计算得到的 bundled_edges 是一个包含所有扭曲过后的边的所有构成点的df，每条边的点之间用一个空行相隔。打印给你看看。

	x	y	weight
1301138	1.257390e+07	2.951534e+06	7.0
1301139	1.258085e+07	2.914048e+06	7.0
1301140	1.258971e+07	2.877599e+06	7.0
1301141	1.264494e+07	2.852891e+06	7.0
1301142	NaN	NaN	NaN

为了绘制，我们使用该数据创建 GeoDataFrame：

lines = []
current_points = []
current_weight = None

for idx, row in bundled_edges.iterrows():
    if pd.isna(row['x']) or pd.isna(row['y']):
        # 遇到空行，生成上一条边
        if len(current_points) >= 2:
            line = LineString(current_points)
            lines.append({'weight': current_weight, 'geometry': line})
        current_points = []
        current_weight = None
    else:
        current_points.append((row['x'], row['y']))
        # 假设 weight 相同，取第一个点的 weight
        if current_weight is None:
            current_weight = row['weight']

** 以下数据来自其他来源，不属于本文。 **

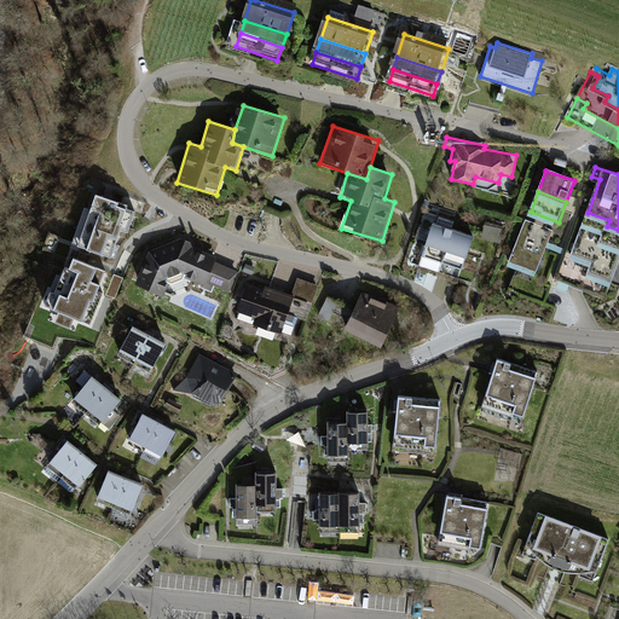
[(121,232),(129,235),(137,214),(129,212),(132,206),(96,194),(77,249),(113,260),(121,232)]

if len(current_points) >= 2:
    line = LineString(current_points)
    lines.append({'weight': current_weight, 'geometry': line})

# 创建 GeoDataFrame
gdf = gpd.GeoDataFrame(lines, crs="EPSG:3857")

我们用这个数据绘制流在地图上：

import geopandas as gpd
import pandas as pd
import matplotlib.pyplot as plt
from shapely.geometry import Point
import contextily as ctx

nodes_gdf = gpd.GeoDataFrame(
    nodes,
    geometry=[Point(xy) for xy in zip(nodes['x'], nodes['y'])],
    crs="EPSG:3857"
)

edges_gdf = gdf.copy()

# 计算线宽
min_width = 0.2
max_width = 5.0
weights = edges_gdf['weight'].astype(float)
line_widths = min_width + (weights - weights.min()) / (weights.max() - weights.min()) * (max_width - min_width)

# 绘图
fig, ax = plt.subplots(figsize=(12, 10), dpi=300)

# 画边
edges_gdf.plot(ax=ax, linewidth=line_widths, edgecolor='#305669', alpha=0.6)

# 画节点
nodes_gdf.plot(ax=ax, color='#0C2B4E', markersize=15, alpha=0.9)

# 添加底图
ctx.add_basemap(ax, source=ctx.providers.OpenStreetMap.Mapnik, crs=nodes_gdf.crs)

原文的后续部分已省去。